MIGUEL MACAYA (Santander,1964). "Bullfighter, 1992. Mixed media on paper. Signed. Size: 58 x 50 cm; 86 x 79 cm (frame). A nationally and internationally recognized painter, Miguel Macaya made his individual debut in 1986 in his native city, with an exhibition held in the Pancho Cossío gallery. Two years later he presented his work in the Cartoon gallery in Barcelona, and in the nineties he began to hold exhibitions in Madrid: Jorge Albero gallery in 1994 and 1997, Nolde in 1996 and 1999, etc. He made the international leap in 1999 with a solo exhibition held at the Arcturus gallery in Paris, and the following year he presented his work at the prestigious Sala Parés in Barcelona, a gallery with which he has collaborated since then. He continues to exhibit regularly as a solo artist in Spain and France, as well as in the Netherlands, Germany and the United Kingdom. He has also participated in fairs such as Antica Namur in Belgium, Strasbourg (both in 2014), Arco in Madrid (2001), Art London in the British capital (2008) and Art Madrid (2011-2015), among others. In parallel, since 1992 he has taken part in important national and international group exhibitions. The first was held by the Delfina Studio Trust in London in 1992, and he has subsequently taken part in other important exhibitions such as those held at the Design Center de la Recoleta in Buenos Aires (1998), the Fundació Vila Casas in Barcelona (1999), the Vieleers gallery in Amsterdam (2003), etc. Macaya's work possesses an intense and dark expressiveness, as well as a Goyaesque vein that is particularly evident in his bullfighting works. In this sense, the critic Enrique Lynch wrote that his painting "points the eye towards the sublime precisely because, without renouncing the light, it directs us towards the dark side of vision: towards what we cannot (or do not want to) see, the unknown background to which his characters turn their backs on us". It is a work, in any case, that plays at mystery, at the game of revealing only part of the chiaroscuro, at suggesting questions to the spectator. Miguel Macaya is currently represented at the Fundació Vila Casas, and has been awarded the First Prize for Young Painting by the Fundació Banc de Sabadell-Sala Parés (2001).

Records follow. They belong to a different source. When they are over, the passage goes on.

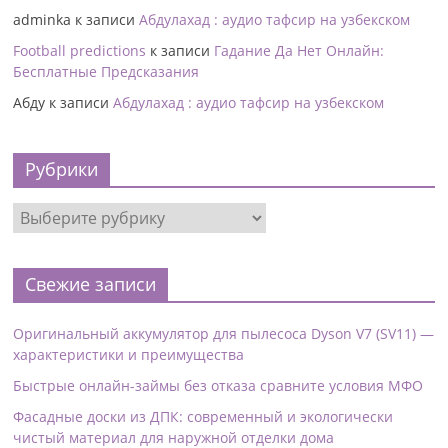
adminka
к записи
Абдулахад : аудио тафсир на узбекском
Football predictions
к записи
Гадание Да Нет Онлайн:
Бесплатные Предсказания
Абду
к записи
Абдулахад : аудио тафсир на узбекском
Рубрики
Свежие записи
Оригинальный аккумулятор для пылесоса Dyson V7 (SV11) —
характеристики и преимущества
Быстрые онлайн-займы без отказа сравните условия МФО
Фасадные доски из ДПК: современный и экологически
чистый материал для наружной отделки дома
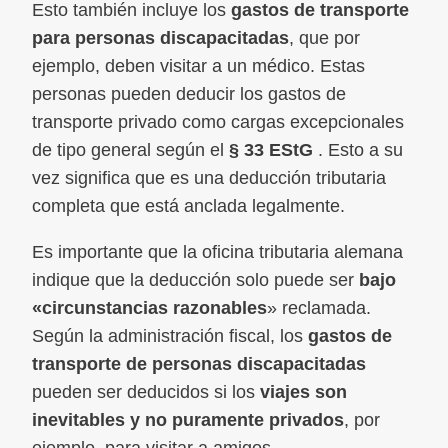
Esto también incluye los
gastos de transporte
para
personas discapacitadas
, que por
ejemplo, deben visitar a un médico. Estas
personas pueden deducir los gastos de
transporte privado como cargas excepcionales
de tipo general según el
§ 33 EStG
. Esto a su
vez significa que es una deducción tributaria
completa que está anclada legalmente.
Es importante que la oficina tributaria alemana
indique que la deducción solo puede ser
bajo
«circunstancias razonables
» reclamada.
Según la administración fiscal, los
gastos de
transporte de personas discapacitadas
pueden ser deducidos si los
viajes son
inevitables y no puramente privados
, por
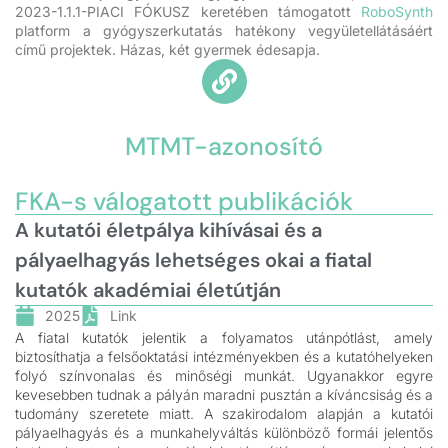
2023-1.1.1-PIACI FÓKUSZ keretében támogatott
RoboSynth
platform a gyógyszerkutatás hatékony vegyületellátásáért
című projektek. Házas, két gyermek édesapja.
MTMT-azonosító
FKA-s válogatott publikációk
A kutatói életpálya kihívásai és a
pályaelhagyás lehetséges okai a fiatal
kutatók akadémiai életútján
2025
Link
A fiatal kutatók jelentik a folyamatos utánpótlást, amely
biztosíthatja a felsőoktatási intézményekben és a kutatóhelyeken
folyó színvonalas és minőségi munkát. Ugyanakkor egyre
kevesebben tudnak a pályán maradni pusztán a kíváncsiság és a
tudomány szeretete miatt. A szakirodalom alapján a kutatói
pályaelhagyás és a munkahelyváltás különböző formái jelentős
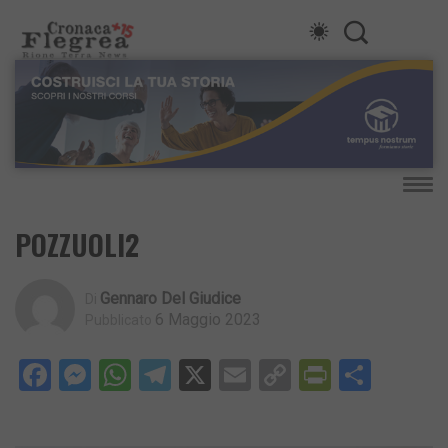
POZZUOLI2
Gennaro Del Giudice
Di
6 Maggio 2023
Pubblicato
Facebook
Messenger
WhatsApp
Telegram
X
Email
Copy
PrintFri
Condi
Link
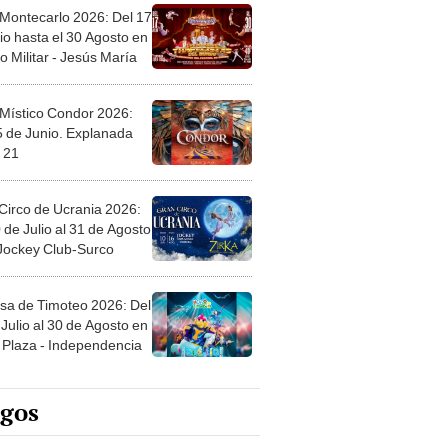
 Montecarlo 2026: Del 17
io hasta el 30 Agosto en
o Militar - Jesús María
 Místico Condor 2026:
5 de Junio. Explanada
 21
Circo de Ucrania 2026:
 de Julio al 31 de Agosto
 Jockey Club-Surco
sa de Timoteo 2026: Del
Julio al 30 de Agosto en
Plaza - Independencia
egos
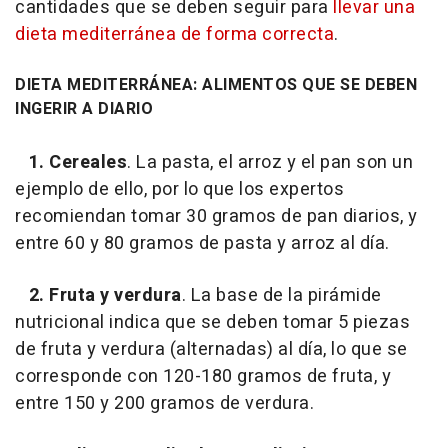
cantidades que se deben seguir para
llevar una
dieta mediterránea de forma correcta
.
DIETA MEDITERRÁNEA: ALIMENTOS QUE SE DEBEN
INGERIR A DIARIO
1. Cereales
. La pasta, el arroz y el pan son un
ejemplo de ello, por lo que los expertos
recomiendan tomar 30 gramos de pan diarios, y
entre 60 y 80 gramos de pasta y arroz al día.
2. Fruta y verdura
. La base de la pirámide
nutricional indica que se deben tomar 5 piezas
de fruta y verdura (alternadas) al día, lo que se
corresponde con 120-180 gramos de fruta, y
entre 150 y 200 gramos de verdura.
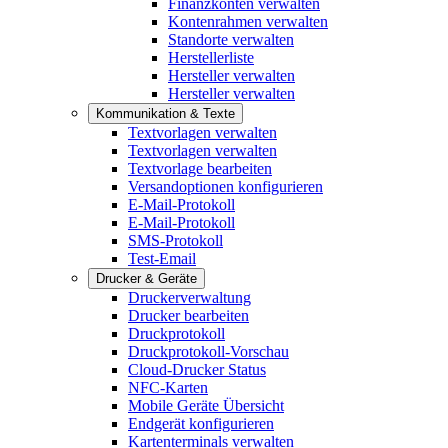
Finanzkonten verwalten
Kontenrahmen verwalten
Standorte verwalten
Herstellerliste
Hersteller verwalten
Hersteller verwalten
Kommunikation & Texte
Textvorlagen verwalten
Textvorlagen verwalten
Textvorlage bearbeiten
Versandoptionen konfigurieren
E-Mail-Protokoll
E-Mail-Protokoll
SMS-Protokoll
Test-Email
Drucker & Geräte
Druckerverwaltung
Drucker bearbeiten
Druckprotokoll
Druckprotokoll-Vorschau
Cloud-Drucker Status
NFC-Karten
Mobile Geräte Übersicht
Endgerät konfigurieren
Kartenterminals verwalten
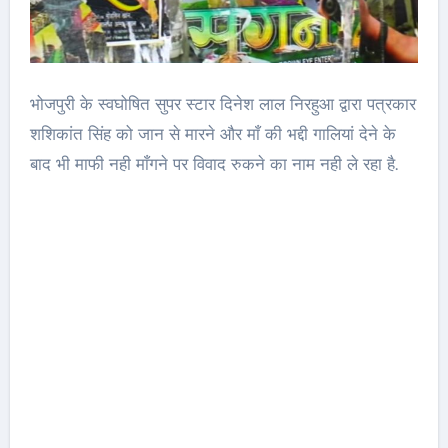
भोजपुरी के स्वघोषित सुपर स्टार दिनेश लाल निरहुआ द्वारा पत्रकार
शशिकांत सिंह को जान से मारने और माँ की भद्दी गालियां देने के
बाद भी माफी नही माँगने पर विवाद रुकने का नाम नही ले रहा है.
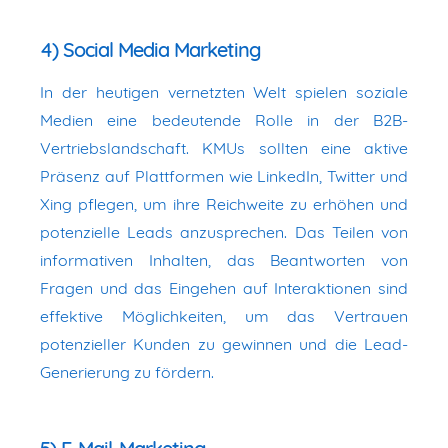
4) Social Media Marketing
In der heutigen vernetzten Welt spielen soziale
Medien eine bedeutende Rolle in der B2B-
Vertriebslandschaft. KMUs sollten eine aktive
Präsenz auf Plattformen wie LinkedIn, Twitter und
Xing pflegen, um ihre Reichweite zu erhöhen und
potenzielle Leads anzusprechen. Das Teilen von
informativen Inhalten, das Beantworten von
Fragen und das Eingehen auf Interaktionen sind
effektive Möglichkeiten, um das Vertrauen
potenzieller Kunden zu gewinnen und die Lead-
Generierung zu fördern.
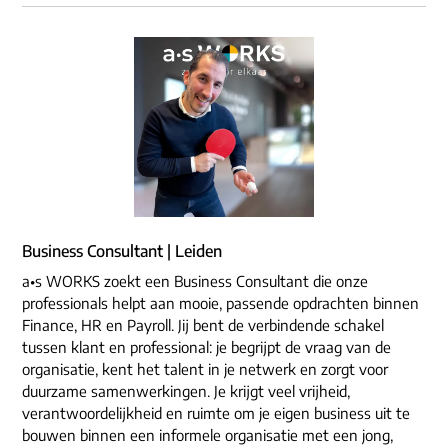
Business Consultant | Leiden
a•s WORKS zoekt een Business Consultant die onze
professionals helpt aan mooie, passende opdrachten binnen
Finance, HR en Payroll. Jij bent de verbindende schakel
tussen klant en professional: je begrijpt de vraag van de
organisatie, kent het talent in je netwerk en zorgt voor
duurzame samenwerkingen. Je krijgt veel vrijheid,
verantwoordelijkheid en ruimte om je eigen business uit te
bouwen binnen een informele organisatie met een jong,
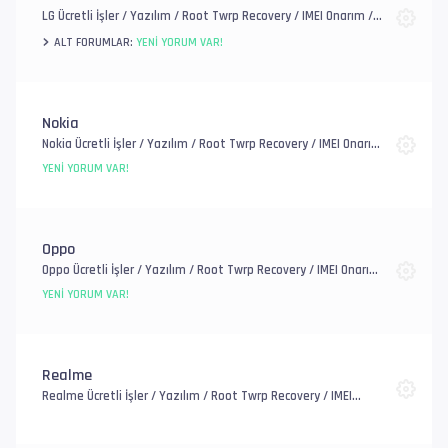
LG Ücretli İşler / Yazılım / Root Twrp Recovery / IMEI Onarım /
EFS, FRP ve Account / Genel Donanım Sorunlar
ALT FORUMLAR:
YENI YORUM VAR!
Nokia
Nokia Ücretli İşler / Yazılım / Root Twrp Recovery / IMEI Onarım
/ EFS, FRP ve Account / Genel Donanım Sorunlar
YENI YORUM VAR!
Oppo
Oppo Ücretli İşler / Yazılım / Root Twrp Recovery / IMEI Onarım
/ EFS, FRP ve Account / Genel Donanım Sorunlar
YENI YORUM VAR!
Realme
Realme Ücretli İşler / Yazılım / Root Twrp Recovery / IMEI
Onarım / EFS, FRP ve Account / Genel Donanım Sorunlar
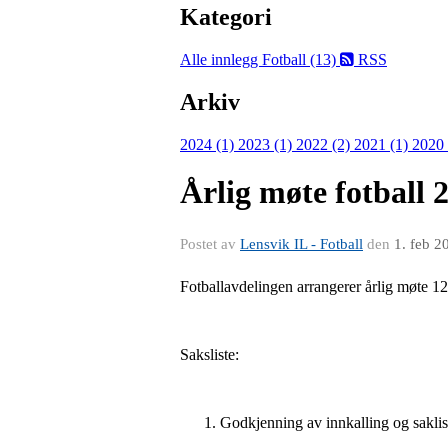
Kategori
Alle innlegg
Fotball (13)
RSS
Arkiv
2024 (1)
2023 (1)
2022 (2)
2021 (1)
2020
Årlig møte fotball 
Postet av
Lensvik IL - Fotball
den
1. feb 2
Fotballavdelingen arrangerer årlig møte 12
Saksliste
:
Godkjenning av innkalling og saklis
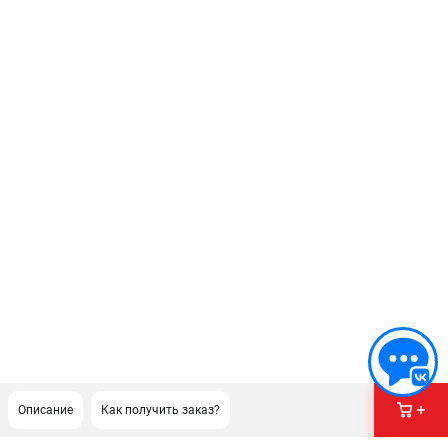
Описание
Как получить заказ?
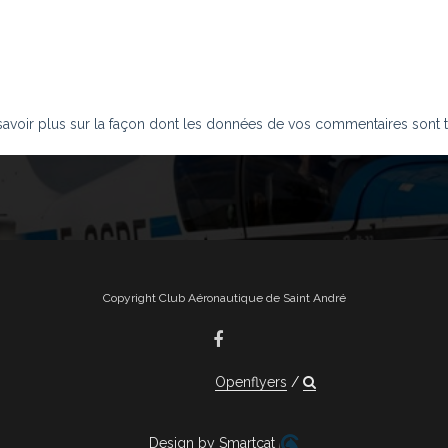
savoir plus sur la façon dont les données de vos commentaires sont t
Copyright Club Aéronautique de Saint André
Openflyers
Design by Smartcat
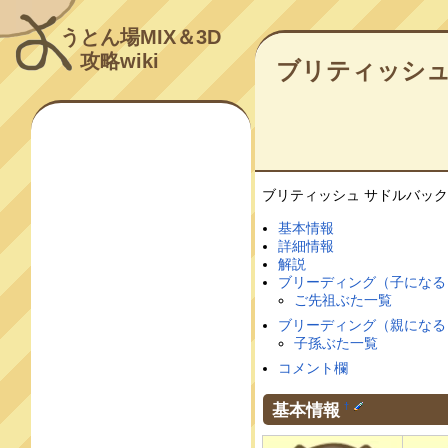
うとん場MIX＆3D
攻略wiki
ブリティッシュ
ブリティッシュ サドルバッ
基本情報
詳細情報
解説
ブリーディング（子になる
ご先祖ぶた一覧
ブリーディング（親になる
子孫ぶた一覧
コメント欄
基本情報
†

ISMAEL SMITH MARÍ (Barcelona, 1886 - New York, 1972). "Female nudes". Pencil on paper. Signed with stamp in the upper left corner. Presents rust stains. Measurements: 30 x 23 cm; 60 x 49,5 cm (frame). Sculptor, draftsman and engraver, he was one of the first artists considered novecentistas by Eugenio D'Ors. Trained at the La Lonja School in Barcelona and at the Baixas Academy, he was a student of the sculptors Benlliure, Querol, Vallmitjana and Llimona. Awarded a prize in a competition for new artists at the Ateneo Barcelonés in 1903, in 1906 he exhibited at the Sala Parés. He obtained second and third medal in the V International Exhibition of Fine Arts of Barcelona, in 1907, and second medal in the VI, in 1911. In 1910 he travels to Paris on a grant from the City Council of Barcelona. Between 1913 and 1914 he studied at the National School of Decorative Arts in the French capital, and then began a series of trips to England and the United States, holding numerous exhibitions. He settled permanently in New York in 1918, where he collaborated with the Hispanic Society. In 2005 the Palau Foundation dedicated a retrospective to him. The matrices of his engravings are conserved in the Graphic Unit of the Library of Catalonia and in the Calcografía Nacional in Madrid. Many of his prints are also in the British Museum in London, and he is also represented in the Museo Reina Sofía in Madrid, the Museo de Arte Contemporáneo in Barcelona, the MoMA in New York, the Calcografía Nacional in Madrid and the Biblioteca de Cataluña.